В этот вечер, все были довольны: я — Макбетом и охотой, Макбет — ватрушкой, и Алексей — гусем…
Макбет не боялся холодной воды, и поздней осенью, проламывая тонкий лед озерных закраин, без отказа доставал с воды убитых гусей и уток.
Доставал, но за то и пострадал…
Возвращаясь в октябре с не удовлетворившего меня осмотра утренней утиной сидки, я сел отдохнуть на берегу широкого Семитонного озера.
Солнце только что поднялось над горизонтом, — красивое, румяное, большое. В прозрачном воздухе отчетливо виднелись: противоположный берег озера заросший мелкими таловыми кустами, чистые, украшенные инеем, громадные луга с блестевшей на них водой больших озер и речек, редкие островки мелколесья, и за ними — крупные осокоревые деревья по берегам воложек и стариц.
Вдали, против устья Камы, голубел высокий правый берег Волги, с ветреными на нем мельницами, селами и деревнями, окутанными сизым туманом.

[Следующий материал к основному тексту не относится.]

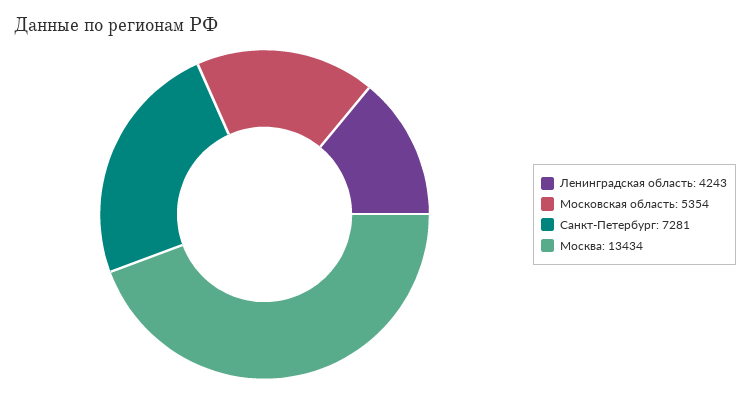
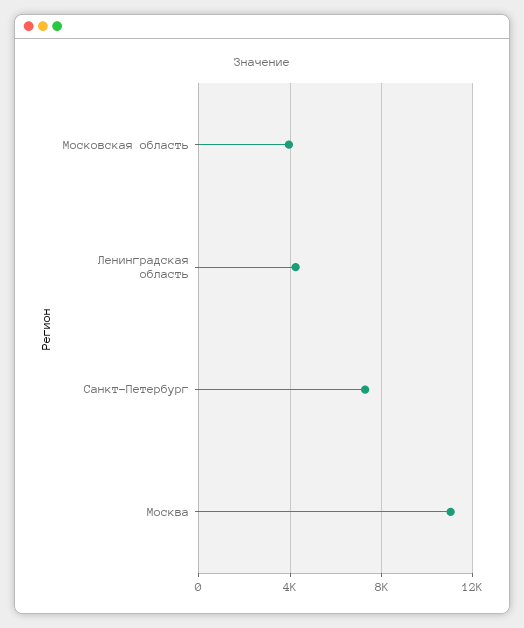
  {
    "Ленинградская область": 4243,
-   "Московская область": 5354,
+   "Московская область": 4000,
    "Санкт-Петербург": 7281,
-   "Москва": 13434
+   "Москва": 11000
  }

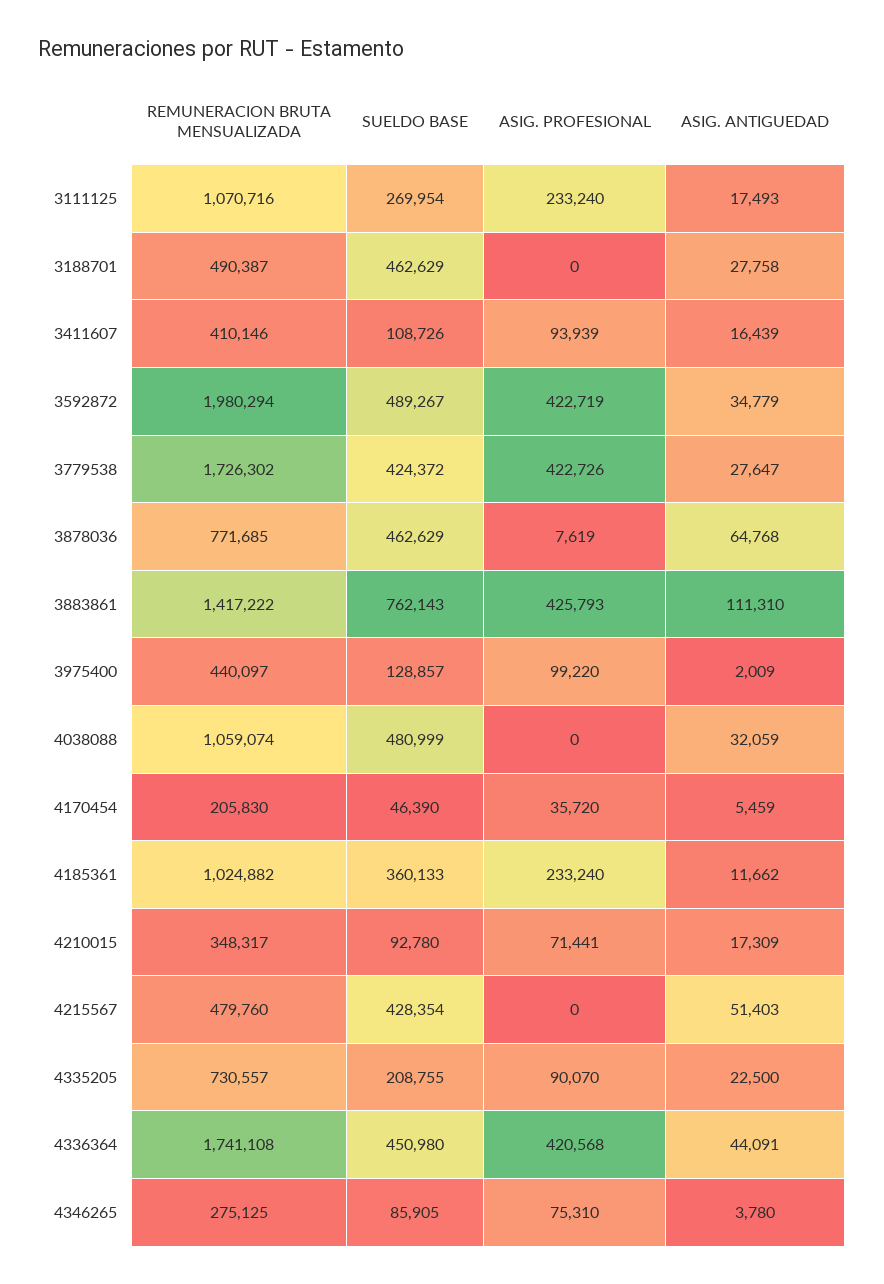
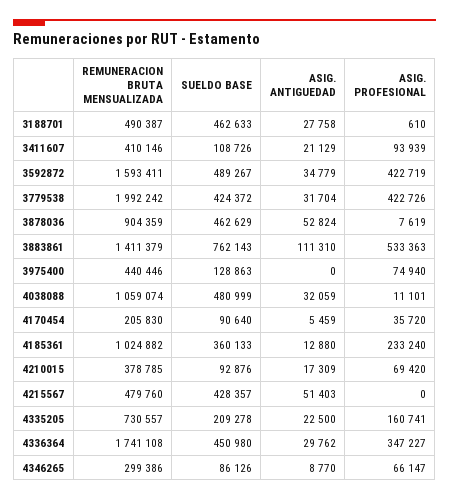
  {
    "REMUNERACION BRUTA MENSUALIZADA": {
-     "3111125": 1070716,
      "3188701": 490387,
      "3411607": 410146,
-     "3592872": 1980294,
+     "3592872": 1593411,
-     "3779538": 1726302,
+     "3779538": 1992242,
-     "3878036": 771685,
+     "3878036": 904359,
-     "3883861": 1417222,
+     "3883861": 1411379,
-     "3975400": 440097,
+     "3975400": 440446,
      "4038088": 1059074,
      "4170454": 205830,
      "4185361": 1024882,
-     "4210015": 348317,
+     "4210015": 378785,
      "4215567": 479760,
      "4335205": 730557,
      "4336364": 1741108,
-     "4346265": 275125
+     "4346265": 299386
    },
    "SUELDO BASE": {
-     "3111125": 269954,
-     "3188701": 462629,
+     "3188701": 462633,
      "3411607": 108726,
      "3592872": 489267,
      "3779538": 424372,
      "3878036": 462629,
      "3883861": 762143,
-     "3975400": 128857,
+     "3975400": 128863,
      "4038088": 480999,
-     "4170454": 46390,
+     "4170454": 90640,
      "4185361": 360133,
-     "4210015": 92780,
+     "4210015": 92876,
-     "4215567": 428354,
+     "4215567": 428357,
-     "4335205": 208755,
+     "4335205": 209278,
      "4336364": 450980,
-     "4346265": 85905
+     "4346265": 86126
    },
    "ASIG. PROFESIONAL": {
-     "3111125": 233240,
-     "3188701": 0,
+     "3188701": 610,
      "3411607": 93939,
      "3592872": 422719,
      "3779538": 422726,
      "3878036": 7619,
-     "3883861": 425793,
+     "3883861": 533363,
-     "3975400": 99220,
+     "3975400": 74940,
-     "4038088": 0,
+     "4038088": 11101,
      "4170454": 35720,
      "4185361": 233240,
-     "4210015": 71441,
+     "4210015": 69420,
      "4215567": 0,
-     "4335205": 90070,
+     "4335205": 160741,
-     "4336364": 420568,
+     "4336364": 347227,
-     "4346265": 75310
+     "4346265": 66147
    },
    "ASIG. ANTIGUEDAD": {
-     "3111125": 17493,
      "3188701": 27758,
-     "3411607": 16439,
+     "3411607": 21129,
      "3592872": 34779,
-     "3779538": 27647,
+     "3779538": 31704,
-     "3878036": 64768,
+     "3878036": 52824,
      "3883861": 111310,
-     "3975400": 2009,
+     "3975400": 0,
      "4038088": 32059,
      "4170454": 5459,
-     "4185361": 11662,
+     "4185361": 12880,
      "4210015": 17309,
      "4215567": 51403,
      "4335205": 22500,
-     "4336364": 44091,
+     "4336364": 29762,
-     "4346265": 3780
+     "4346265": 8770
    }
  }

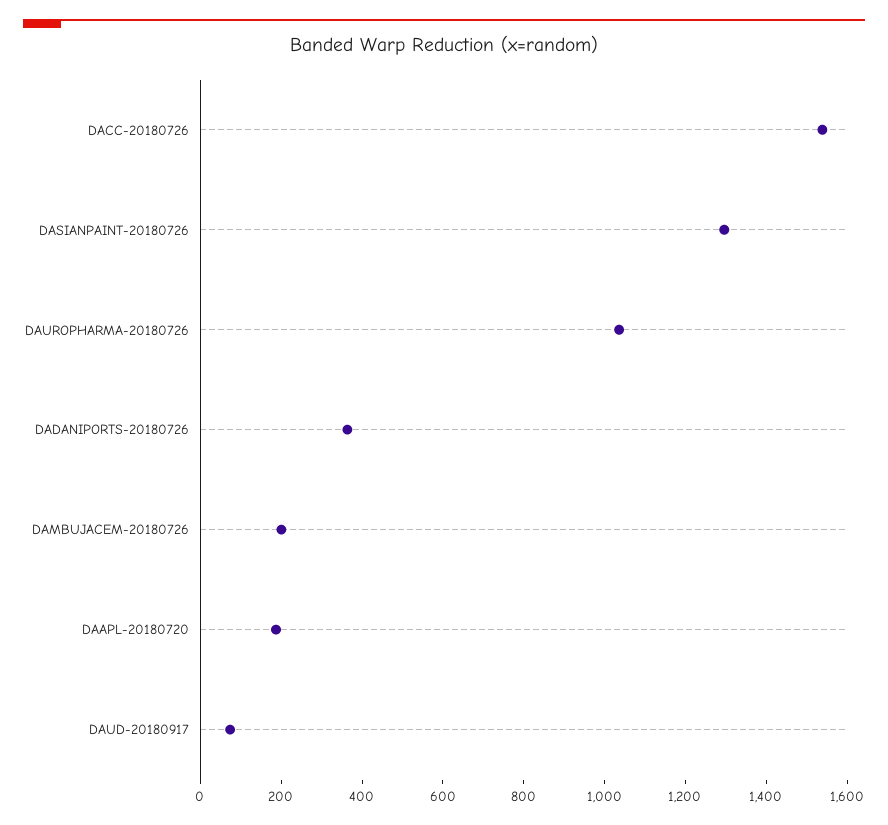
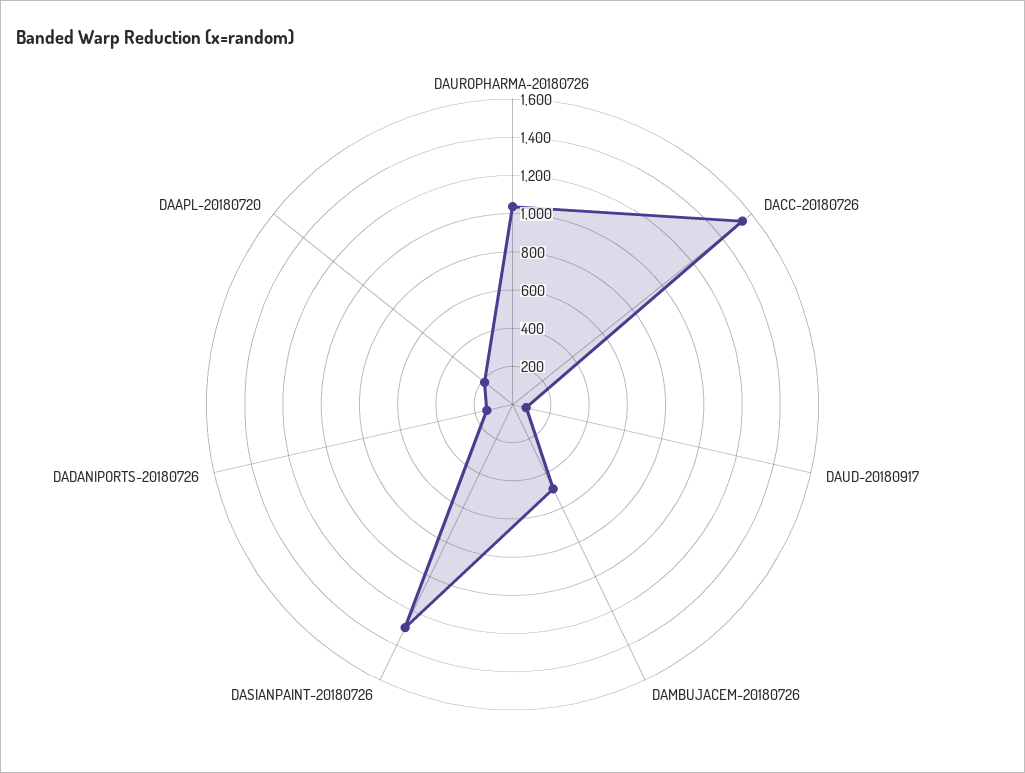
  {
    "DACC-20180726": 1550,
    "DASIANPAINT-20180726": 1300,
    "DAUROPHARMA-20180726": 1050,
-   "DADANIPORTS-20180726": 350,
+   "DADANIPORTS-20180726": 150,
-   "DAMBUJACEM-20180726": 200,
+   "DAMBUJACEM-20180726": 500,
    "DAAPL-20180720": 200,
    "DAUD-20180917": 50
  }

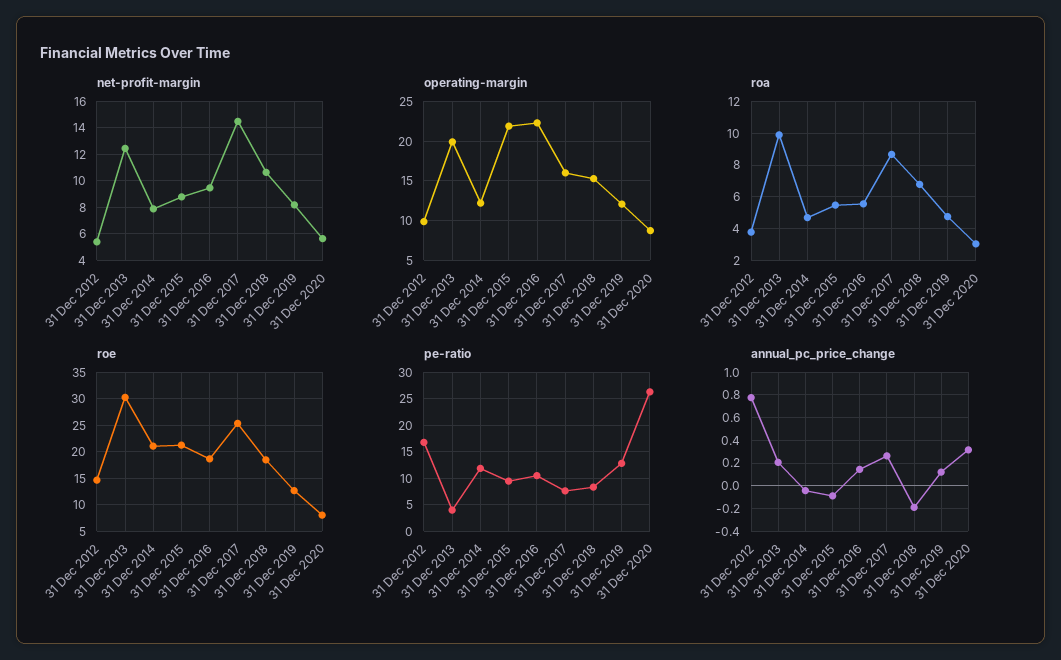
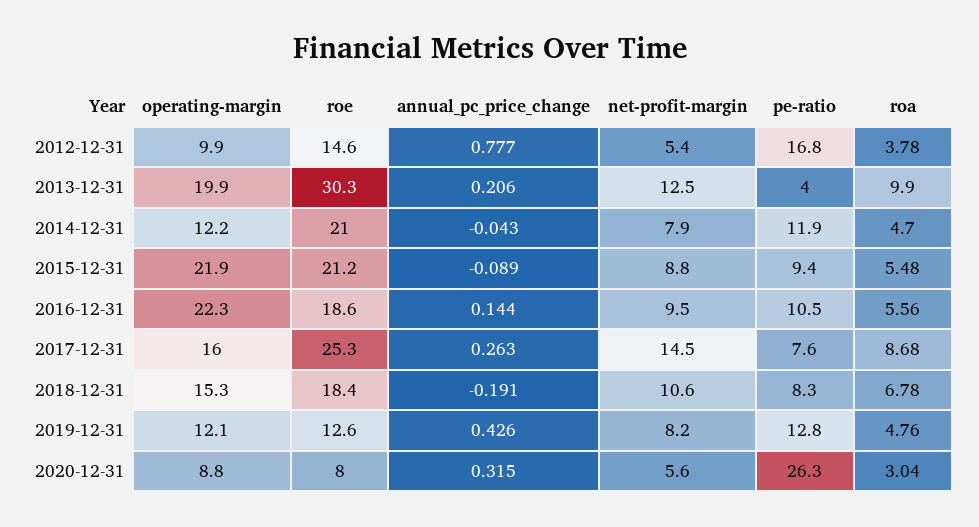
  {
    "net-profit-margin": {
      "31 Dec 2012": 5.4,
      "31 Dec 2013": 12.5,
      "31 Dec 2014": 7.9,
      "31 Dec 2015": 8.8,
      "31 Dec 2016": 9.5,
      "31 Dec 2017": 14.5,
      "31 Dec 2018": 10.6,
      "31 Dec 2019": 8.2,
      "31 Dec 2020": 5.6
    },
    "operating-margin": {
      "31 Dec 2012": 9.9,
      "31 Dec 2013": 19.9,
      "31 Dec 2014": 12.2,
      "31 Dec 2015": 21.9,
      "31 Dec 2016": 22.3,
      "31 Dec 2017": 16,
      "31 Dec 2018": 15.3,
      "31 Dec 2019": 12.1,
      "31 Dec 2020": 8.8
    },
    "roa": {
      "31 Dec 2012": 3.78,
      "31 Dec 2013": 9.9,
      "31 Dec 2014": 4.7,
      "31 Dec 2015": 5.48,
      "31 Dec 2016": 5.56,
      "31 Dec 2017": 8.68,
      "31 Dec 2018": 6.78,
      "31 Dec 2019": 4.76,
      "31 Dec 2020": 3.04
    },
    "roe": {
      "31 Dec 2012": 14.6,
      "31 Dec 2013": 30.3,
      "31 Dec 2014": 21,
      "31 Dec 2015": 21.2,
      "31 Dec 2016": 18.6,
      "31 Dec 2017": 25.3,
      "31 Dec 2018": 18.4,
      "31 Dec 2019": 12.6,
      "31 Dec 2020": 8
    },
    "pe-ratio": {
      "31 Dec 2012": 16.8,
      "31 Dec 2013": 4,
      "31 Dec 2014": 11.9,
      "31 Dec 2015": 9.4,
      "31 Dec 2016": 10.5,
      "31 Dec 2017": 7.6,
      "31 Dec 2018": 8.3,
      "31 Dec 2019": 12.8,
      "31 Dec 2020": 26.3
    },
    "annual_pc_price_change": {
      "31 Dec 2012": 0.777,
      "31 Dec 2013": 0.206,
      "31 Dec 2014": -0.043,
      "31 Dec 2015": -0.089,
      "31 Dec 2016": 0.144,
      "31 Dec 2017": 0.263,
      "31 Dec 2018": -0.191,
-     "31 Dec 2019": 0.1,
+     "31 Dec 2019": 0.426,
      "31 Dec 2020": 0.315
    }
  }

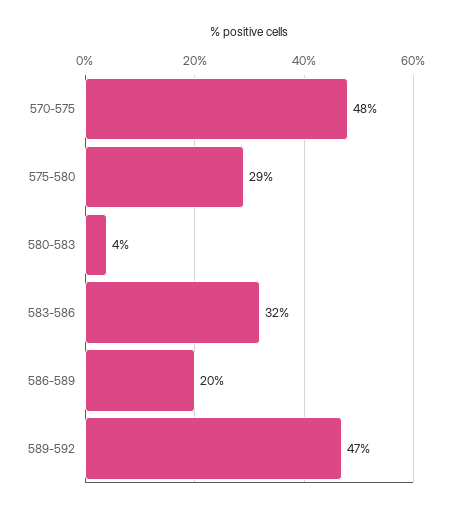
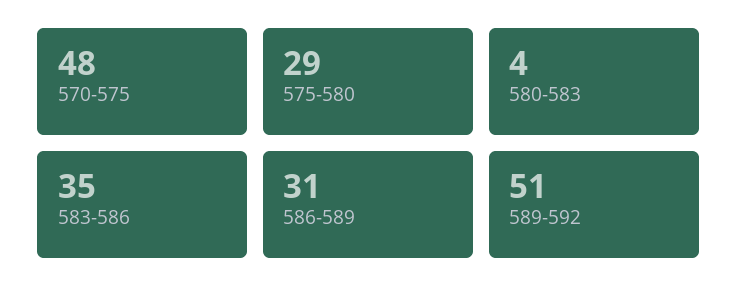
  {
    "570-575": 48,
    "575-580": 29,
    "580-583": 4,
-   "583-586": 32,
+   "583-586": 35,
-   "586-589": 20,
+   "586-589": 31,
-   "589-592": 47
+   "589-592": 51
  }

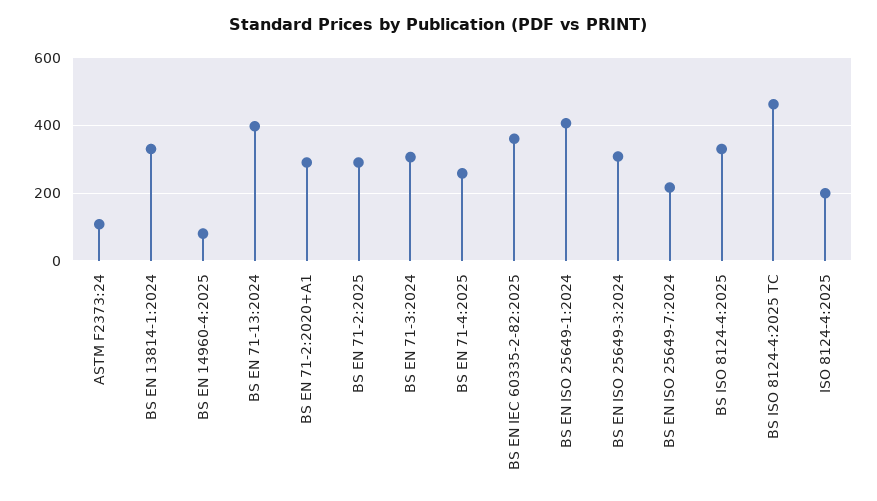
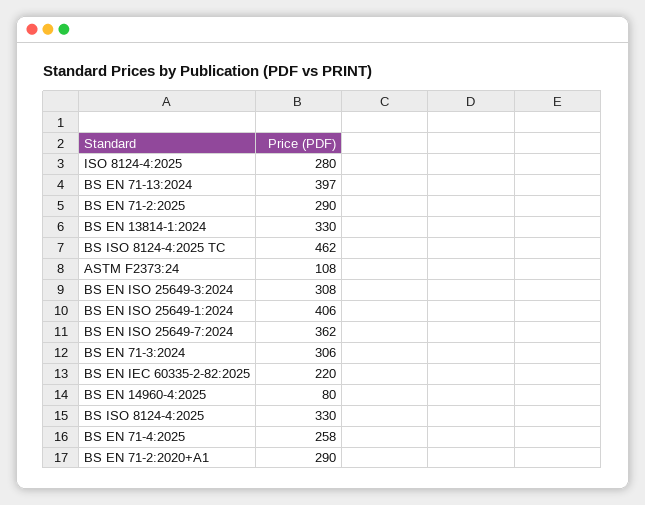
  {
    "ASTM F2373:24": 108,
    "BS EN 13814-1:2024": 330,
    "BS EN 14960-4:2025": 80,
    "BS EN 71-13:2024": 397,
    "BS EN 71-2:2020+A1": 290,
    "BS EN 71-2:2025": 290,
    "BS EN 71-3:2024": 306,
    "BS EN 71-4:2025": 258,
-   "BS EN IEC 60335-2-82:2025": 360,
+   "BS EN IEC 60335-2-82:2025": 220,
    "BS EN ISO 25649-1:2024": 406,
    "BS EN ISO 25649-3:2024": 308,
-   "BS EN ISO 25649-7:2024": 220,
+   "BS EN ISO 25649-7:2024": 362,
    "BS ISO 8124-4:2025": 330,
    "BS ISO 8124-4:2025 TC": 462,
-   "ISO 8124-4:2025": 200
+   "ISO 8124-4:2025": 280
  }

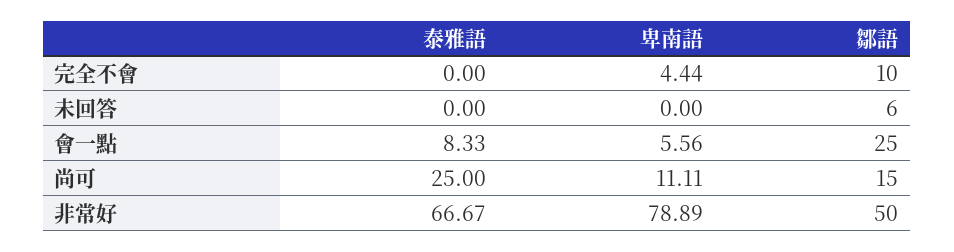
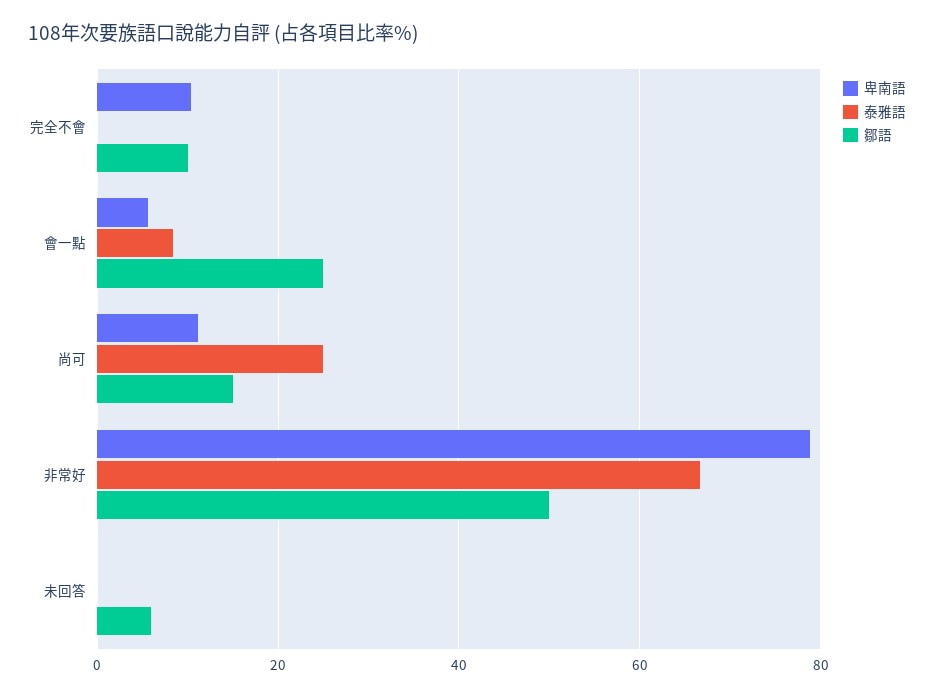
  {
    "泰雅語": {
      "完全不會": 0,
      "未回答": 0,
      "會一點": 8.33,
      "尚可": 25,
      "非常好": 66.67
    },
    "卑南語": {
-     "完全不會": 4.44,
+     "完全不會": 10,
      "未回答": 0,
      "會一點": 5.56,
      "尚可": 11.11,
      "非常好": 78.89
    },
    "鄒語": {
      "完全不會": 10,
      "未回答": 6,
      "會一點": 25,
      "尚可": 15,
      "非常好": 50
    }
  }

Пестрые летние луга покрытые густой травой, цветами и сочной зеленью деревьев, — ароматны и красивы. Но в них глухо, нет кругозора. Насыщенный испарениями воздух не так, как осенью, чист и прозрачен, — в них нет шири и простора.
Осенние луга, также как и летние, имеют красоту и свои краски. Мне, — они милее летних, и я сидел на берегу озера, любуясь перспективными видами «голых», казавшихся безбрежными лугов, — спокойных, тихих и открытых…
С Камы показалось несколько артелей гусей.
На случай, — не налетят ли на меня, я скрылся в береговых кочках и вложил в ружье патроны с нулевой дробью.
Передние артели пролетели срединой озера, и только последняя, отставшая от первых, достигнув озера, потянула вдоль моего берега и налетела на меня, — высоко и не близко.
Огорченный неуспехом утреннего осмотра утиного присада, я выстрелил «на удачу». Один гусь отделился от стаи, часто махая крыльями, поднялся кверху, на мгновенье остановился, и с большой высоты грузно бухнулся в воду, — в расстоянии от берега более пятидесяти сажен.